Work to complete:
Copy out the source text of each row below character for character, and leave the pictures out of your answer.

Data excerpts:
* * * *

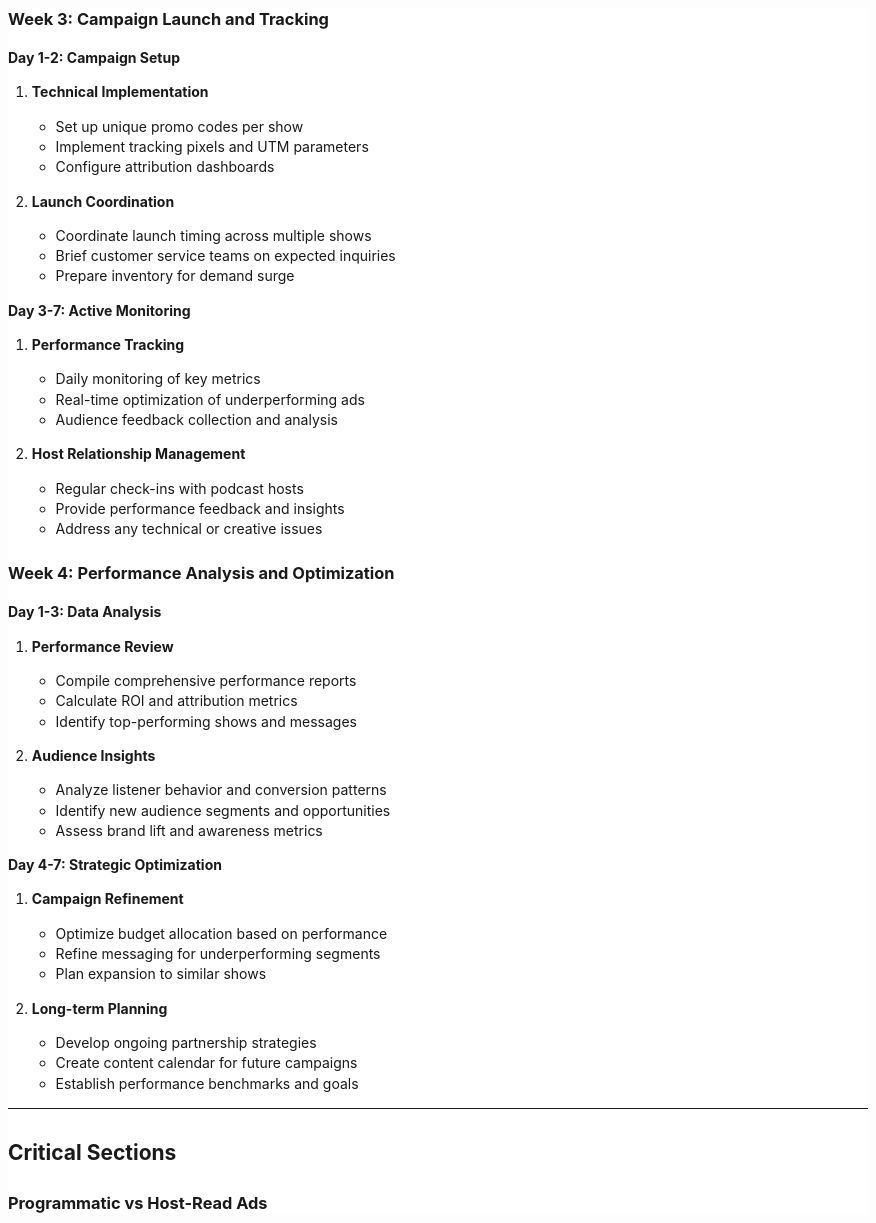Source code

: ### Week 3: Campaign Launch and Tracking

**Day 1-2: Campaign Setup**
1. **Technical Implementation**
   - Set up unique promo codes per show
   - Implement tracking pixels and UTM parameters
   - Configure attribution dashboards

2. **Launch Coordination**
   - Coordinate launch timing across multiple shows
   - Brief customer service teams on expected inquiries
   - Prepare inventory for demand surge

**Day 3-7: Active Monitoring**
1. **Performance Tracking**
   - Daily monitoring of key metrics
   - Real-time optimization of underperforming ads
   - Audience feedback collection and analysis

2. **Host Relationship Management**
   - Regular check-ins with podcast hosts
   - Provide performance feedback and insights
   - Address any technical or creative issues

### Week 4: Performance Analysis and Optimization

**Day 1-3: Data Analysis**
1. **Performance Review**
   - Compile comprehensive performance reports
   - Calculate ROI and attribution metrics
   - Identify top-performing shows and messages

2. **Audience Insights**
   - Analyze listener behavior and conversion patterns
   - Identify new audience segments and opportunities
   - Assess brand lift and awareness metrics

**Day 4-7: Strategic Optimization**
1. **Campaign Refinement**
   - Optimize budget allocation based on performance
   - Refine messaging for underperforming segments
   - Plan expansion to similar shows

2. **Long-term Planning**
   - Develop ongoing partnership strategies
   - Create content calendar for future campaigns
   - Establish performance benchmarks and goals

---

## Critical Sections

### Programmatic vs Host-Read Ads
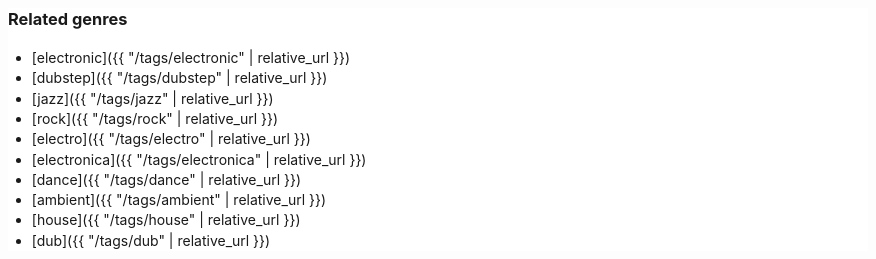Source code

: ### Related genres

- [electronic]({{ "/tags/electronic" | relative_url }})
- [dubstep]({{ "/tags/dubstep" | relative_url }})
- [jazz]({{ "/tags/jazz" | relative_url }})
- [rock]({{ "/tags/rock" | relative_url }})
- [electro]({{ "/tags/electro" | relative_url }})
- [electronica]({{ "/tags/electronica" | relative_url }})
- [dance]({{ "/tags/dance" | relative_url }})
- [ambient]({{ "/tags/ambient" | relative_url }})
- [house]({{ "/tags/house" | relative_url }})
- [dub]({{ "/tags/dub" | relative_url }})
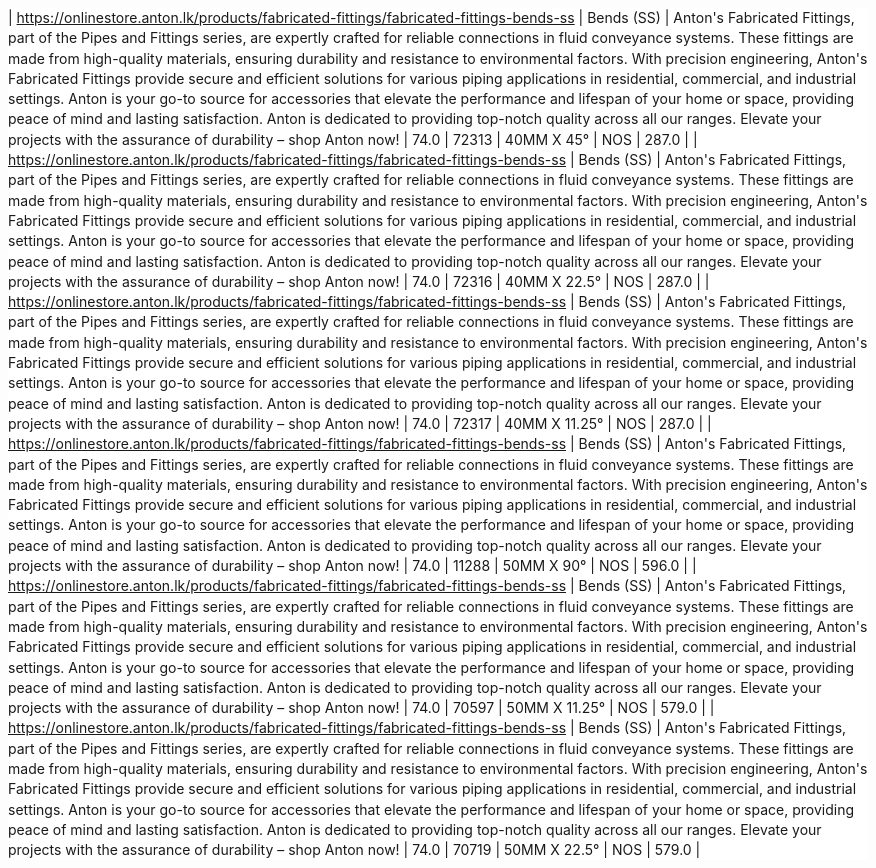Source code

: | https://onlinestore.anton.lk/products/fabricated-fittings/fabricated-fittings-bends-ss | Bends (SS) | Anton's Fabricated Fittings, part of the Pipes and Fittings series, are expertly crafted for reliable connections in fluid conveyance systems. These fittings are made from high-quality materials, ensuring durability and resistance to environmental factors. With precision engineering, Anton's Fabricated Fittings provide secure and efficient solutions for various piping applications in residential, commercial, and industrial settings. Anton is your go-to source for accessories that elevate the performance and lifespan of your home or space, providing peace of mind and lasting satisfaction. Anton is dedicated to providing top-notch quality across all our ranges. Elevate your projects with the assurance of durability – shop Anton now! | 74.0 | 72313 | 40MM X 45° | NOS | 287.0 |
| https://onlinestore.anton.lk/products/fabricated-fittings/fabricated-fittings-bends-ss | Bends (SS) | Anton's Fabricated Fittings, part of the Pipes and Fittings series, are expertly crafted for reliable connections in fluid conveyance systems. These fittings are made from high-quality materials, ensuring durability and resistance to environmental factors. With precision engineering, Anton's Fabricated Fittings provide secure and efficient solutions for various piping applications in residential, commercial, and industrial settings. Anton is your go-to source for accessories that elevate the performance and lifespan of your home or space, providing peace of mind and lasting satisfaction. Anton is dedicated to providing top-notch quality across all our ranges. Elevate your projects with the assurance of durability – shop Anton now! | 74.0 | 72316 | 40MM X 22.5° | NOS | 287.0 |
| https://onlinestore.anton.lk/products/fabricated-fittings/fabricated-fittings-bends-ss | Bends (SS) | Anton's Fabricated Fittings, part of the Pipes and Fittings series, are expertly crafted for reliable connections in fluid conveyance systems. These fittings are made from high-quality materials, ensuring durability and resistance to environmental factors. With precision engineering, Anton's Fabricated Fittings provide secure and efficient solutions for various piping applications in residential, commercial, and industrial settings. Anton is your go-to source for accessories that elevate the performance and lifespan of your home or space, providing peace of mind and lasting satisfaction. Anton is dedicated to providing top-notch quality across all our ranges. Elevate your projects with the assurance of durability – shop Anton now! | 74.0 | 72317 | 40MM X 11.25° | NOS | 287.0 |
| https://onlinestore.anton.lk/products/fabricated-fittings/fabricated-fittings-bends-ss | Bends (SS) | Anton's Fabricated Fittings, part of the Pipes and Fittings series, are expertly crafted for reliable connections in fluid conveyance systems. These fittings are made from high-quality materials, ensuring durability and resistance to environmental factors. With precision engineering, Anton's Fabricated Fittings provide secure and efficient solutions for various piping applications in residential, commercial, and industrial settings. Anton is your go-to source for accessories that elevate the performance and lifespan of your home or space, providing peace of mind and lasting satisfaction. Anton is dedicated to providing top-notch quality across all our ranges. Elevate your projects with the assurance of durability – shop Anton now! | 74.0 | 11288 | 50MM X 90° | NOS | 596.0 |
| https://onlinestore.anton.lk/products/fabricated-fittings/fabricated-fittings-bends-ss | Bends (SS) | Anton's Fabricated Fittings, part of the Pipes and Fittings series, are expertly crafted for reliable connections in fluid conveyance systems. These fittings are made from high-quality materials, ensuring durability and resistance to environmental factors. With precision engineering, Anton's Fabricated Fittings provide secure and efficient solutions for various piping applications in residential, commercial, and industrial settings. Anton is your go-to source for accessories that elevate the performance and lifespan of your home or space, providing peace of mind and lasting satisfaction. Anton is dedicated to providing top-notch quality across all our ranges. Elevate your projects with the assurance of durability – shop Anton now! | 74.0 | 70597 | 50MM X 11.25° | NOS | 579.0 |
| https://onlinestore.anton.lk/products/fabricated-fittings/fabricated-fittings-bends-ss | Bends (SS) | Anton's Fabricated Fittings, part of the Pipes and Fittings series, are expertly crafted for reliable connections in fluid conveyance systems. These fittings are made from high-quality materials, ensuring durability and resistance to environmental factors. With precision engineering, Anton's Fabricated Fittings provide secure and efficient solutions for various piping applications in residential, commercial, and industrial settings. Anton is your go-to source for accessories that elevate the performance and lifespan of your home or space, providing peace of mind and lasting satisfaction. Anton is dedicated to providing top-notch quality across all our ranges. Elevate your projects with the assurance of durability – shop Anton now! | 74.0 | 70719 | 50MM X 22.5° | NOS | 579.0 |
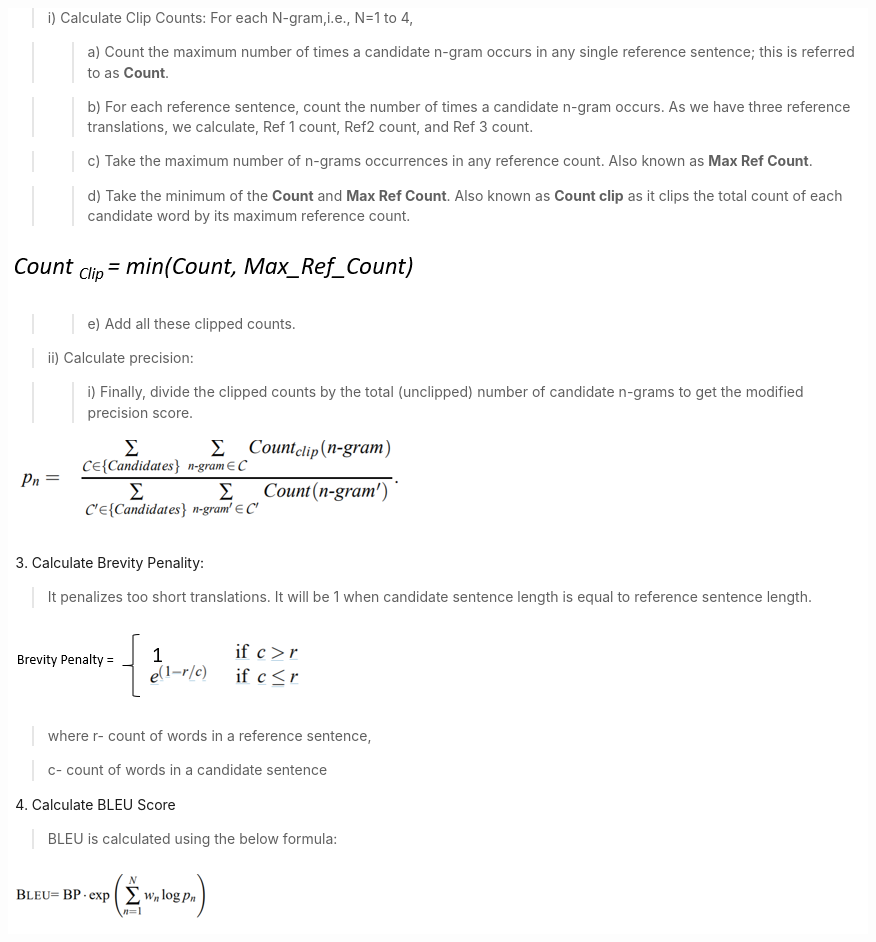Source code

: > i) Calculate Clip Counts: For each N-gram,i.e., N=1 to 4,

>> a) Count the maximum number of times a candidate n-gram occurs in any single reference sentence; this is referred to as **Count**.

>> b) For each reference sentence, count the number of times a candidate n-gram occurs. As we have three reference translations, we calculate, Ref 1 count, Ref2 count, and Ref 3 count.

>> c) Take the maximum number of n-grams occurrences in any reference count. Also known as **Max Ref Count**.

>> d) Take the minimum of the **Count** and **Max Ref Count**. Also known as **Count clip** as it clips the total count of each candidate word by its maximum reference count.

![](https://raw.githubusercontent.com/garima-mahato/END2/main/Session9-LearningRatesandEvaluationMetricsPart1/assets/bleu_prec_formula2.png)

>> e) Add all these clipped counts.

> ii) Calculate precision:

>> i) Finally, divide the clipped counts by the total (unclipped) number of candidate n-grams to get the modified precision score.

![](https://raw.githubusercontent.com/garima-mahato/END2/main/Session9-LearningRatesandEvaluationMetricsPart1/assets/bleu_prec_formula3.png)

3) Calculate Brevity Penality: 

> It penalizes too short translations. It will be 1 when candidate sentence length is equal to reference sentence length.

![](https://raw.githubusercontent.com/garima-mahato/END2/main/Session9-LearningRatesandEvaluationMetricsPart1/assets/bleu_bp1.png)

> where r- count of words in a reference sentence,

> c- count of words in a candidate sentence

4) Calculate BLEU Score

> BLEU is calculated using the below formula:

![](https://raw.githubusercontent.com/garima-mahato/END2/main/Session9-LearningRatesandEvaluationMetricsPart1/assets/bleu_formula1.png)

* * * *

Solution to the problem:
Source code

: ### Week 3: Campaign Launch and Tracking

**Day 1-2: Campaign Setup**
1. **Technical Implementation**
   - Set up unique promo codes per show
   - Implement tracking pixels and UTM parameters
   - Configure attribution dashboards

2. **Launch Coordination**
   - Coordinate launch timing across multiple shows
   - Brief customer service teams on expected inquiries
   - Prepare inventory for demand surge

**Day 3-7: Active Monitoring**
1. **Performance Tracking**
   - Daily monitoring of key metrics
   - Real-time optimization of underperforming ads
   - Audience feedback collection and analysis

2. **Host Relationship Management**
   - Regular check-ins with podcast hosts
   - Provide performance feedback and insights
   - Address any technical or creative issues

### Week 4: Performance Analysis and Optimization

**Day 1-3: Data Analysis**
1. **Performance Review**
   - Compile comprehensive performance reports
   - Calculate ROI and attribution metrics
   - Identify top-performing shows and messages

2. **Audience Insights**
   - Analyze listener behavior and conversion patterns
   - Identify new audience segments and opportunities
   - Assess brand lift and awareness metrics

**Day 4-7: Strategic Optimization**
1. **Campaign Refinement**
   - Optimize budget allocation based on performance
   - Refine messaging for underperforming segments
   - Plan expansion to similar shows

2. **Long-term Planning**
   - Develop ongoing partnership strategies
   - Create content calendar for future campaigns
   - Establish performance benchmarks and goals

---

## Critical Sections

### Programmatic vs Host-Read Ads
Source code

: ### Related genres

- [electronic]({{ "/tags/electronic" | relative_url }})
- [dubstep]({{ "/tags/dubstep" | relative_url }})
- [jazz]({{ "/tags/jazz" | relative_url }})
- [rock]({{ "/tags/rock" | relative_url }})
- [electro]({{ "/tags/electro" | relative_url }})
- [electronica]({{ "/tags/electronica" | relative_url }})
- [dance]({{ "/tags/dance" | relative_url }})
- [ambient]({{ "/tags/ambient" | relative_url }})
- [house]({{ "/tags/house" | relative_url }})
- [dub]({{ "/tags/dub" | relative_url }})
Source code

: | https://onlinestore.anton.lk/products/fabricated-fittings/fabricated-fittings-bends-ss | Bends (SS) | Anton's Fabricated Fittings, part of the Pipes and Fittings series, are expertly crafted for reliable connections in fluid conveyance systems. These fittings are made from high-quality materials, ensuring durability and resistance to environmental factors. With precision engineering, Anton's Fabricated Fittings provide secure and efficient solutions for various piping applications in residential, commercial, and industrial settings. Anton is your go-to source for accessories that elevate the performance and lifespan of your home or space, providing peace of mind and lasting satisfaction. Anton is dedicated to providing top-notch quality across all our ranges. Elevate your projects with the assurance of durability – shop Anton now! | 74.0 | 72313 | 40MM X 45° | NOS | 287.0 |
| https://onlinestore.anton.lk/products/fabricated-fittings/fabricated-fittings-bends-ss | Bends (SS) | Anton's Fabricated Fittings, part of the Pipes and Fittings series, are expertly crafted for reliable connections in fluid conveyance systems. These fittings are made from high-quality materials, ensuring durability and resistance to environmental factors. With precision engineering, Anton's Fabricated Fittings provide secure and efficient solutions for various piping applications in residential, commercial, and industrial settings. Anton is your go-to source for accessories that elevate the performance and lifespan of your home or space, providing peace of mind and lasting satisfaction. Anton is dedicated to providing top-notch quality across all our ranges. Elevate your projects with the assurance of durability – shop Anton now! | 74.0 | 72316 | 40MM X 22.5° | NOS | 287.0 |
| https://onlinestore.anton.lk/products/fabricated-fittings/fabricated-fittings-bends-ss | Bends (SS) | Anton's Fabricated Fittings, part of the Pipes and Fittings series, are expertly crafted for reliable connections in fluid conveyance systems. These fittings are made from high-quality materials, ensuring durability and resistance to environmental factors. With precision engineering, Anton's Fabricated Fittings provide secure and efficient solutions for various piping applications in residential, commercial, and industrial settings. Anton is your go-to source for accessories that elevate the performance and lifespan of your home or space, providing peace of mind and lasting satisfaction. Anton is dedicated to providing top-notch quality across all our ranges. Elevate your projects with the assurance of durability – shop Anton now! | 74.0 | 72317 | 40MM X 11.25° | NOS | 287.0 |
| https://onlinestore.anton.lk/products/fabricated-fittings/fabricated-fittings-bends-ss | Bends (SS) | Anton's Fabricated Fittings, part of the Pipes and Fittings series, are expertly crafted for reliable connections in fluid conveyance systems. These fittings are made from high-quality materials, ensuring durability and resistance to environmental factors. With precision engineering, Anton's Fabricated Fittings provide secure and efficient solutions for various piping applications in residential, commercial, and industrial settings. Anton is your go-to source for accessories that elevate the performance and lifespan of your home or space, providing peace of mind and lasting satisfaction. Anton is dedicated to providing top-notch quality across all our ranges. Elevate your projects with the assurance of durability – shop Anton now! | 74.0 | 11288 | 50MM X 90° | NOS | 596.0 |
| https://onlinestore.anton.lk/products/fabricated-fittings/fabricated-fittings-bends-ss | Bends (SS) | Anton's Fabricated Fittings, part of the Pipes and Fittings series, are expertly crafted for reliable connections in fluid conveyance systems. These fittings are made from high-quality materials, ensuring durability and resistance to environmental factors. With precision engineering, Anton's Fabricated Fittings provide secure and efficient solutions for various piping applications in residential, commercial, and industrial settings. Anton is your go-to source for accessories that elevate the performance and lifespan of your home or space, providing peace of mind and lasting satisfaction. Anton is dedicated to providing top-notch quality across all our ranges. Elevate your projects with the assurance of durability – shop Anton now! | 74.0 | 70597 | 50MM X 11.25° | NOS | 579.0 |
| https://onlinestore.anton.lk/products/fabricated-fittings/fabricated-fittings-bends-ss | Bends (SS) | Anton's Fabricated Fittings, part of the Pipes and Fittings series, are expertly crafted for reliable connections in fluid conveyance systems. These fittings are made from high-quality materials, ensuring durability and resistance to environmental factors. With precision engineering, Anton's Fabricated Fittings provide secure and efficient solutions for various piping applications in residential, commercial, and industrial settings. Anton is your go-to source for accessories that elevate the performance and lifespan of your home or space, providing peace of mind and lasting satisfaction. Anton is dedicated to providing top-notch quality across all our ranges. Elevate your projects with the assurance of durability – shop Anton now! | 74.0 | 70719 | 50MM X 22.5° | NOS | 579.0 |
Source code

: > i) Calculate Clip Counts: For each N-gram,i.e., N=1 to 4,

>> a) Count the maximum number of times a candidate n-gram occurs in any single reference sentence; this is referred to as **Count**.

>> b) For each reference sentence, count the number of times a candidate n-gram occurs. As we have three reference translations, we calculate, Ref 1 count, Ref2 count, and Ref 3 count.

>> c) Take the maximum number of n-grams occurrences in any reference count. Also known as **Max Ref Count**.

>> d) Take the minimum of the **Count** and **Max Ref Count**. Also known as **Count clip** as it clips the total count of each candidate word by its maximum reference count.

![](https://raw.githubusercontent.com/garima-mahato/END2/main/Session9-LearningRatesandEvaluationMetricsPart1/assets/bleu_prec_formula2.png)

>> e) Add all these clipped counts.

> ii) Calculate precision:

>> i) Finally, divide the clipped counts by the total (unclipped) number of candidate n-grams to get the modified precision score.

![](https://raw.githubusercontent.com/garima-mahato/END2/main/Session9-LearningRatesandEvaluationMetricsPart1/assets/bleu_prec_formula3.png)

3) Calculate Brevity Penality: 

> It penalizes too short translations. It will be 1 when candidate sentence length is equal to reference sentence length.

![](https://raw.githubusercontent.com/garima-mahato/END2/main/Session9-LearningRatesandEvaluationMetricsPart1/assets/bleu_bp1.png)

> where r- count of words in a reference sentence,

> c- count of words in a candidate sentence

4) Calculate BLEU Score

> BLEU is calculated using the below formula:

![](https://raw.githubusercontent.com/garima-mahato/END2/main/Session9-LearningRatesandEvaluationMetricsPart1/assets/bleu_formula1.png)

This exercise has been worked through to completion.